_Task requirements_: Display every line of the records that contains the word "value", copying each such line in full. Case counts.

───── Information

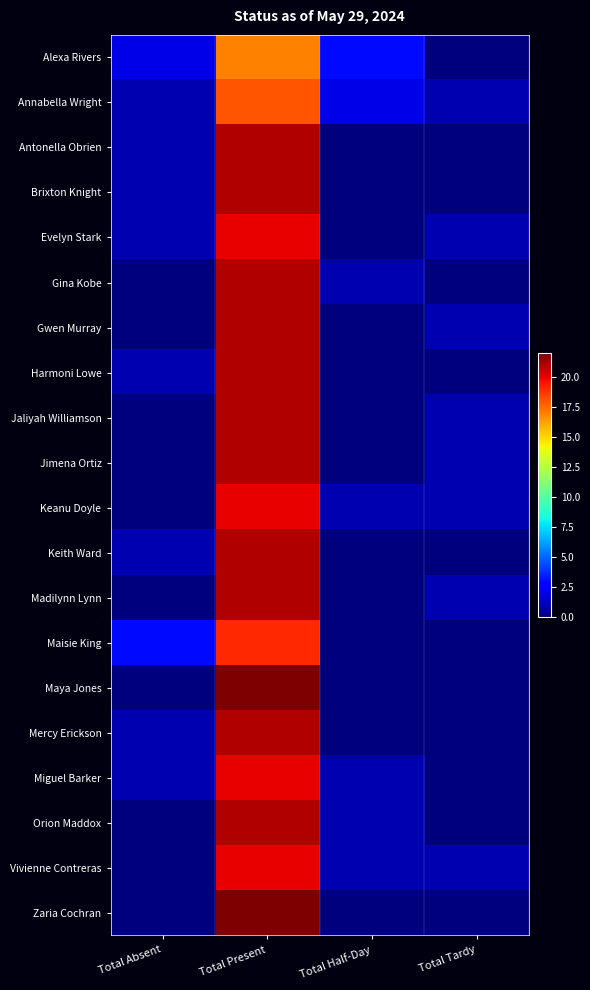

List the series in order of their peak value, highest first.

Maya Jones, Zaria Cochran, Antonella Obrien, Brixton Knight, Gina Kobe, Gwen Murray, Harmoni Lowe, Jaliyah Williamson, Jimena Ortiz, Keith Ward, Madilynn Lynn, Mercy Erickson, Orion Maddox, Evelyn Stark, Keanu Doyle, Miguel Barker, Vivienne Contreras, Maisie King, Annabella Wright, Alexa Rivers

──────────
───── Information

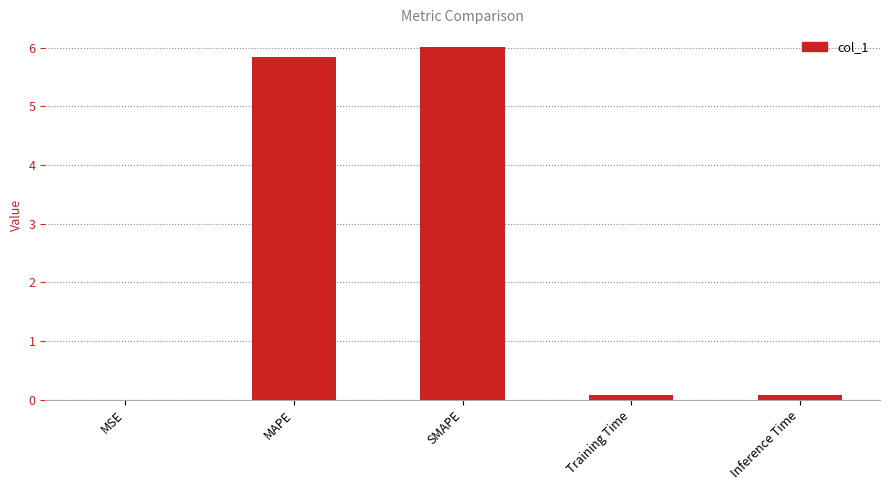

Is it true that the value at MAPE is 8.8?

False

──────────
───── Information

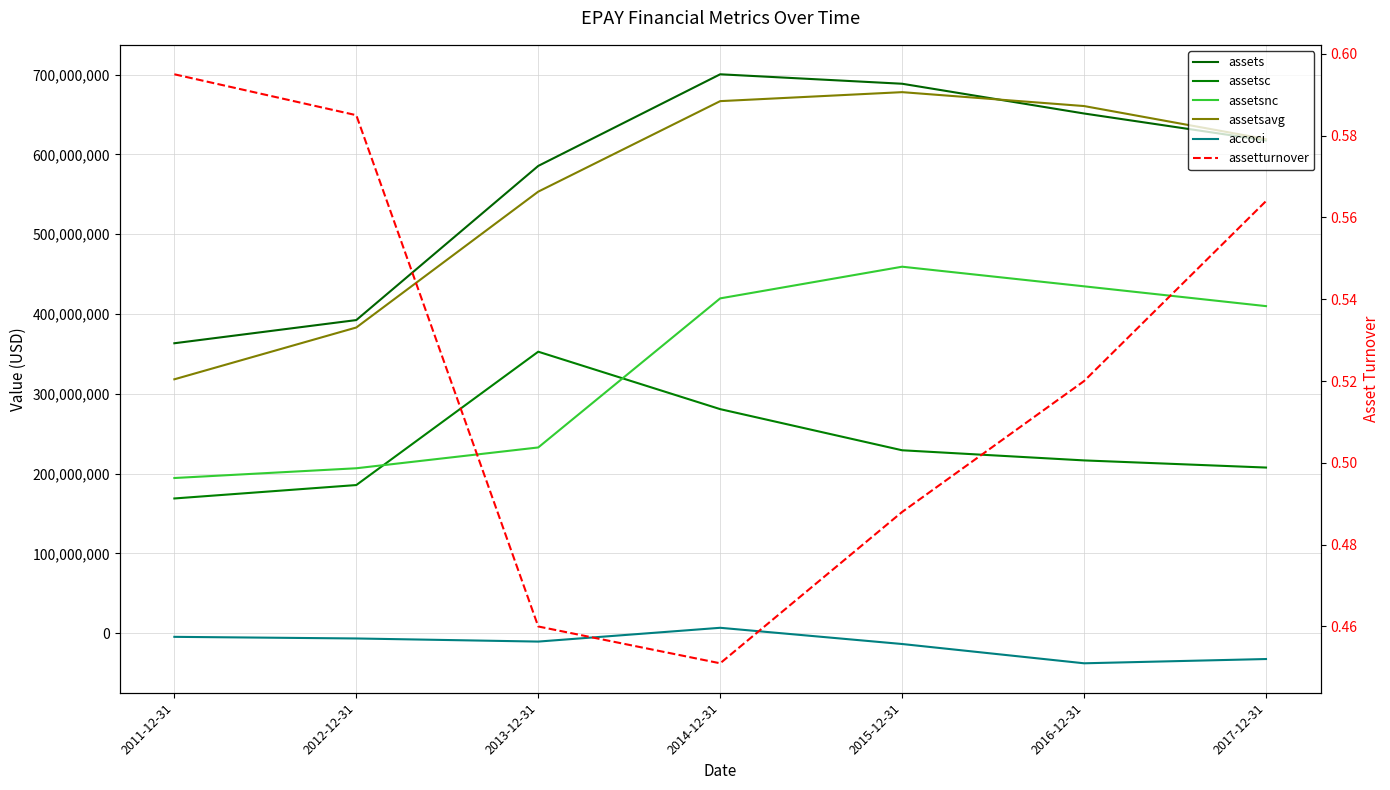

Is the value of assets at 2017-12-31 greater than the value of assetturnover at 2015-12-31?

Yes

──────────

_Output for this exercise_:
List the series in order of their peak value, highest first.
Is it true that the value at MAPE is 8.8?
Is the value of assets at 2017-12-31 greater than the value of assetturnover at 2015-12-31?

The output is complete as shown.